# The Upcoming Movie Leaks Thread



## vampiregenocide (Jan 14, 2011)

This thread is for rumours, leaks and opinions on upcoming films. If you find any info or pictures etc concerning new movies in the works, post it here. If it has a fll trailer and is near release, then make a new thread. This is more for hype and shit.

Anyway, starting off, a picture of Andrew Garfield as Spider-Man in the new reboot. Note the claw marks on his chest, kinda confirms the Lizard is making an appearance (played by Rhys Ifans). Another villain apparently in it is Van Adder, a disgruntled employee of Osborn Industries who is experimented on and becomes a monster called 'Proto-Goblin'. This implies they're setting up for a green goblin appearence in the second movie. It will be in 3D and is released in 2012.


----------



## UltraParanoia (Jan 18, 2011)

BEST NEWS:




> Arnold Schwarzenegger is looking to return to the movie business and told *Krone.at* (via *TheArnoldFans.com*) that he is looking at three possible scripts. Here's a translation of the quote:
> 
> *"Currently I'm reading three scripts. One topic/script, which I considered a long time ago before governor, is delighting me particularly. In it I would play an older [German] soldier, who gets the order at the ending of the war to kill a bunch of kids.
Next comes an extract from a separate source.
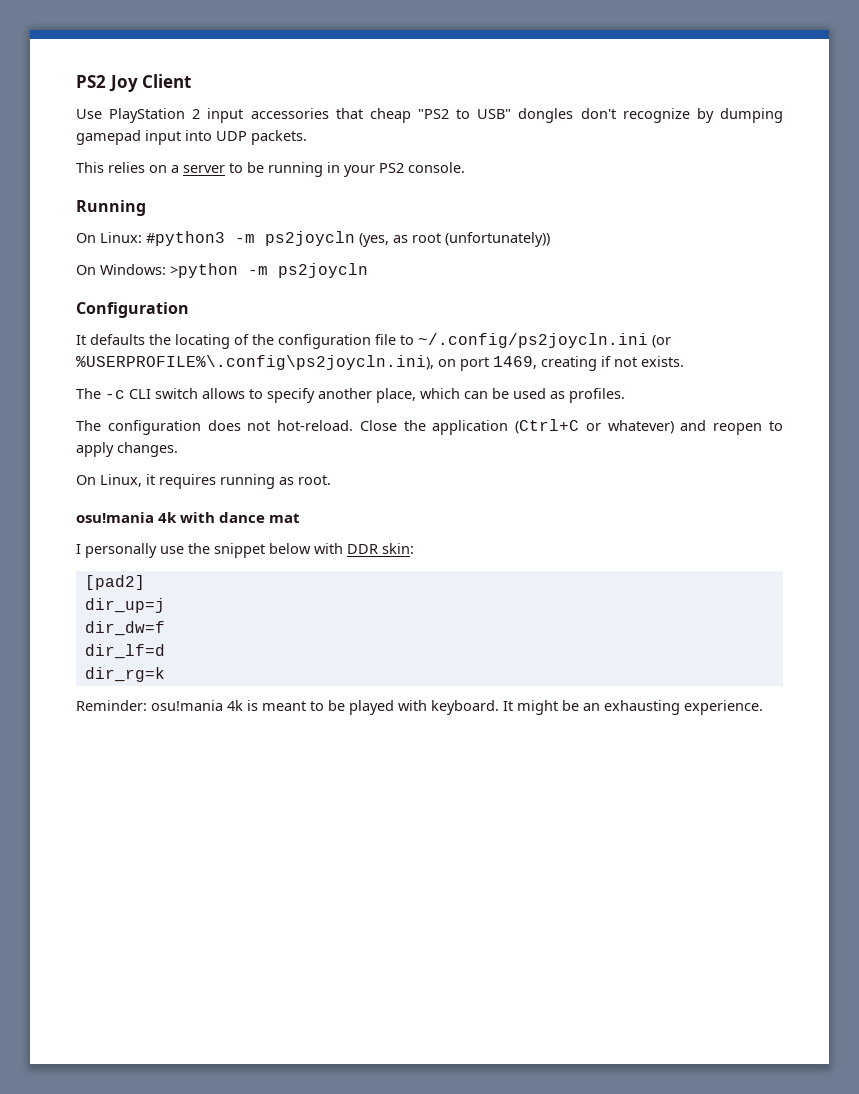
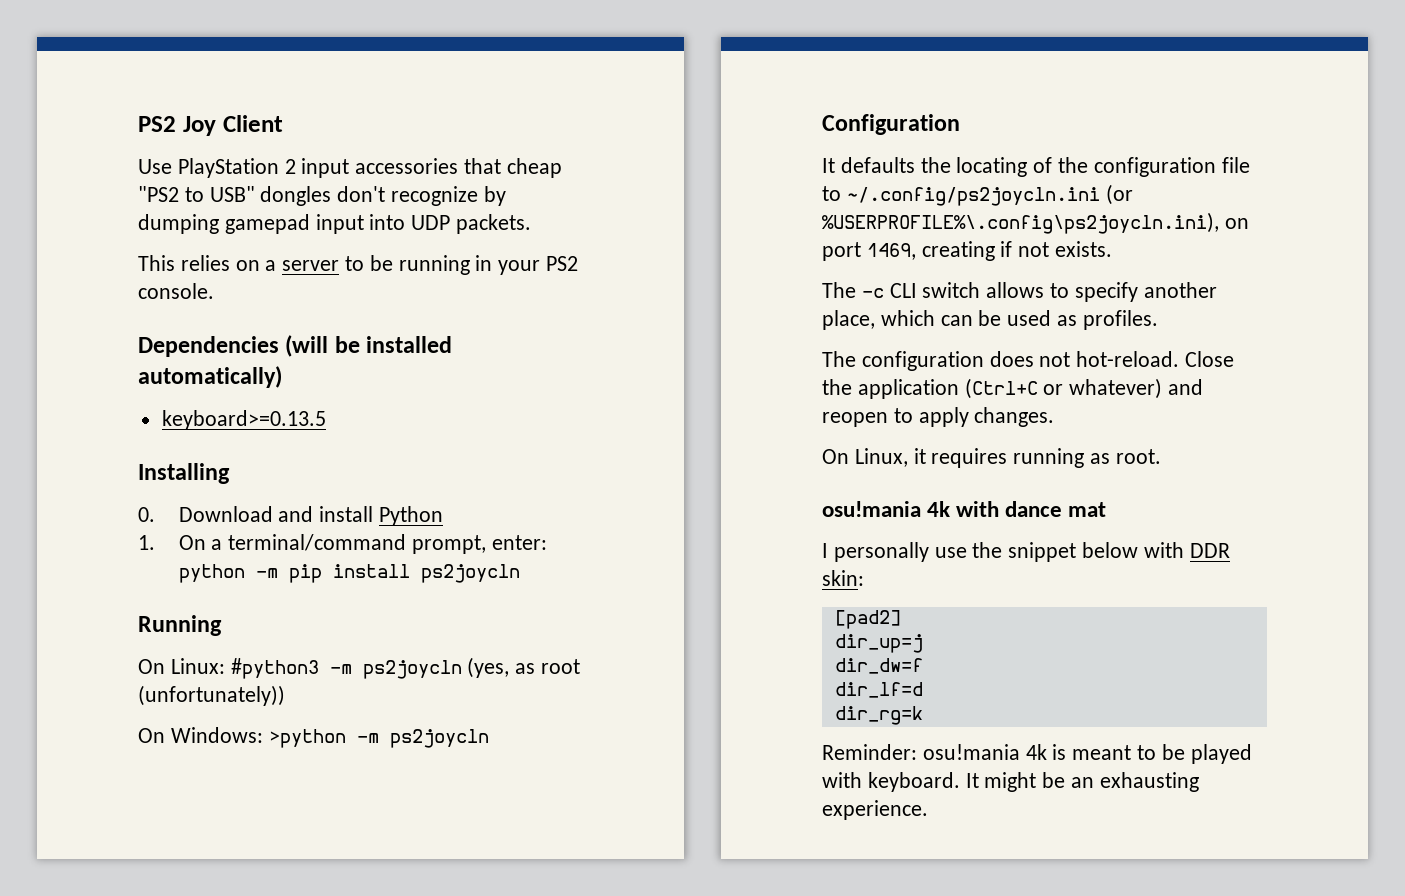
(465, 167) none -> [138,335,453,357] [138,366,282,388] [161,410,326,430] [138,463,230,484] [138,506,443,526] [138,534,547,554] [178,564,520,583] // Dependencies (will be installed automatically) // keyboard>=0.13.5 // Installing // 0. Download and install Python // 1. On a terminal/command prompt, enter: python -m pip install ps2joycln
But he doesn't do it and get them to safety at the risk of his life and it has all kind of adventure. This script is based on a true story!"*
> 
> ...


 

WORST NEWS:




> One of the biggest debates before Sam Raimi's first *Spider-Man* movie was released in theaters in 2002 was the fact that they were going with organic webshooters. This time around, it looks like the production is going with mechanical webshooters. It was first hinted at in the first official photo of Andrew Garfield as Spidey (see cropped below) and was confirmed by Emma Stone, who plays Gwen Stacy, at the Golden Globe Awards.








​​


----------



## vampiregenocide (Jan 19, 2011)

Good news about Arnie. Not sure what I feel about the webshooters, I mean they were mechanical originally so I dunno.


----------